Si chiama “francesismo” ─  secondo il  vocabolario Treccani (in rete)  ─  ogni  «Parola, locuzione o costruzione sintattica francese introdotta in altra lingua, sia nella forma originaria, come cachetgarage, sia con un adattamento strutturale, come per es., in ital., blusalavaggio (e moltissime altre parole in –aggio), d’abitudine (per di solito), ecc. Meno com., usanza propria dei Francesi». 

Il nostro idioma abbonda di francesismi “travestiti”, cosí chiamati perché hanno assunto una veste italiana. Chi scrive non condanna i termini francesizzanti (entrati, ormai, nell’uso); consiglia, però, di farne un uso parco e di sostituirli, ove possibile, con vocaboli schiettamente italiani. 
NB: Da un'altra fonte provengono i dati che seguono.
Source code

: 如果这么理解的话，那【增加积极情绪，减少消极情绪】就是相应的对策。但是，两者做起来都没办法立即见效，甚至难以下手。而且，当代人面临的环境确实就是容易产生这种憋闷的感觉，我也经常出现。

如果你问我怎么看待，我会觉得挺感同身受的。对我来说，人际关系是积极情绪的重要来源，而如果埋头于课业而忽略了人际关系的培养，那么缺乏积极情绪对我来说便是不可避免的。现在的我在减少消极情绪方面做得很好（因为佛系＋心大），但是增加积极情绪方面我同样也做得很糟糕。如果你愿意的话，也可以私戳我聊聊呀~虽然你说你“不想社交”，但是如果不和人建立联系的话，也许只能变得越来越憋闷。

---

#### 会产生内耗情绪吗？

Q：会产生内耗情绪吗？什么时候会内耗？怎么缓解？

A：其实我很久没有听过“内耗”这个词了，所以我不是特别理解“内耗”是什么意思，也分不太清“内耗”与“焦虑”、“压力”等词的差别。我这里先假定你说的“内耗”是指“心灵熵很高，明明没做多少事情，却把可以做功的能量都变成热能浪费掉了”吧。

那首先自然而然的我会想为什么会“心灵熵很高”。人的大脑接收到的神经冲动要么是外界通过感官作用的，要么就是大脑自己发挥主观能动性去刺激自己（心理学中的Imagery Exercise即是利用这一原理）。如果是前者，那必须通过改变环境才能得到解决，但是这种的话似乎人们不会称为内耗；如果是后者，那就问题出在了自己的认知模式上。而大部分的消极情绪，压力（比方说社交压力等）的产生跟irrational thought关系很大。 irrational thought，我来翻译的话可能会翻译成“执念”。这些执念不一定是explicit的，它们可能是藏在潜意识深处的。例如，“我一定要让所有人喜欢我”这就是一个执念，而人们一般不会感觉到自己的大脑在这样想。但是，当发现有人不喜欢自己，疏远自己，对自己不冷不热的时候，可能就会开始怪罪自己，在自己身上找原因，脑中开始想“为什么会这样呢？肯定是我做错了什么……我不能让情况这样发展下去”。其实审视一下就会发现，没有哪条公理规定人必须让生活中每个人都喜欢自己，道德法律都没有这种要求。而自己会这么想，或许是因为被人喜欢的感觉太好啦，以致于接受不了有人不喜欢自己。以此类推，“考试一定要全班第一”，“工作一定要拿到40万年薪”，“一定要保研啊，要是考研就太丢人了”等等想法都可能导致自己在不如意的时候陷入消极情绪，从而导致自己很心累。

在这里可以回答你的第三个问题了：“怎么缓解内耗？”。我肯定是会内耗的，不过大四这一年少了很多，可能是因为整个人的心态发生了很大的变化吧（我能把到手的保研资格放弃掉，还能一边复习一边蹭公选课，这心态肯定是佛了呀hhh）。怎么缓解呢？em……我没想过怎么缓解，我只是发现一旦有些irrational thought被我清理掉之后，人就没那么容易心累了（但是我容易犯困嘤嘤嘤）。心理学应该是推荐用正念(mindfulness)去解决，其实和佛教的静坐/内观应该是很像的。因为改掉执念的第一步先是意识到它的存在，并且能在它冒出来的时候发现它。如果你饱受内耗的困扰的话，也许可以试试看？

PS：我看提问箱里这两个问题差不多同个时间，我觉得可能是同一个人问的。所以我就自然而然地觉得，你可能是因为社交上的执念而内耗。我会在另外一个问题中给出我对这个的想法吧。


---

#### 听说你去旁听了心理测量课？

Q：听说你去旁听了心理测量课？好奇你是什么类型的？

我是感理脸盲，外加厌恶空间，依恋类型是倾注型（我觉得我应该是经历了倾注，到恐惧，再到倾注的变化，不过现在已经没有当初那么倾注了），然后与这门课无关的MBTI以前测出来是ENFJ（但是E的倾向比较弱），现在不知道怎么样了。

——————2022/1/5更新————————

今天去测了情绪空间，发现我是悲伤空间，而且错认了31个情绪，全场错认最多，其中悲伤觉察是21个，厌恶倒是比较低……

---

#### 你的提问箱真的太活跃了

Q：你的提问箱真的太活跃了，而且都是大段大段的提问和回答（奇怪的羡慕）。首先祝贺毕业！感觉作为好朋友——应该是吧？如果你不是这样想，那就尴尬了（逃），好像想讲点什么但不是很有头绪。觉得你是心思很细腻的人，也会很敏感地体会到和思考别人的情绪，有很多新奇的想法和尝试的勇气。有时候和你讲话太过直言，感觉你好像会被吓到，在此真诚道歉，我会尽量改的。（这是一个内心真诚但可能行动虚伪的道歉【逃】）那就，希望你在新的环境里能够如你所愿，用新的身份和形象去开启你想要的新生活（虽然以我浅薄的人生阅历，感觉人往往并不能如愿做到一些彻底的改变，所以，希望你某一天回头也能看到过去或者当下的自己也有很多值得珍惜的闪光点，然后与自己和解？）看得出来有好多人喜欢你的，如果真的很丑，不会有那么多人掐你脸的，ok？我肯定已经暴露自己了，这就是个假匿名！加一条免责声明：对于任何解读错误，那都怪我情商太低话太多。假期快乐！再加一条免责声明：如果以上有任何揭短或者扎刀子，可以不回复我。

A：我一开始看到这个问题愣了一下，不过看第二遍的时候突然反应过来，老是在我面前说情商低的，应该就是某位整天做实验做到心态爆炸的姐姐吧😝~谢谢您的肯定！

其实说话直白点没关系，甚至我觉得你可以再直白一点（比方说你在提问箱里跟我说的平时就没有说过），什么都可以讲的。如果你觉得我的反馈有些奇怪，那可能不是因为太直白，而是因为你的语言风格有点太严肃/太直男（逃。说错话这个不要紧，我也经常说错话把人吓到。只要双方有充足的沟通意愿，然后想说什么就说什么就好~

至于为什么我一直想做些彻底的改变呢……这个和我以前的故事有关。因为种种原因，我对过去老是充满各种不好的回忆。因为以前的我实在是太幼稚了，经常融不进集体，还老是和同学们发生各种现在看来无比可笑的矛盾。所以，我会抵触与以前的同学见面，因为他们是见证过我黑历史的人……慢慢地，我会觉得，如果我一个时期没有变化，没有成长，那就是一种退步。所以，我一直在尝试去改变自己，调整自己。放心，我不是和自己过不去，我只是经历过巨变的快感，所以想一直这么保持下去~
Vediamo, dunque, piluccando qua e là tra le varie pubblicazioni, alcuni francesismi (in parentesi i corrispettivi termini “italiani”): avevo il portafogli nella tasca del gilè (panciotto, corpetto) ma ora non lo trovo piú; in questo negozio si vendono prodotti all’ingrosso e al dettaglio (al minuto); ciò che cerchi si trova nel tiretto (cassetto) a sinistra; il documento è privo del timbro (bollo) dell’ufficio che lo ha redatto; il giovanotto era privo di risorse (mezzi) per sopravvivere a lungo; prima di uscire assicurati che il rubinetto (chiavetta) dell’acqua non perda; questo libro è ricco di vignette (illustrazioni); raccontami tutto, soprattutto i dettagli (particolari); perché vuoi azzardare (arrischiare) tanti soldi in un’impresa incerta?; la giovane attrice debutterà (esordirà) la prossima settimana al teatro “La Rosa”.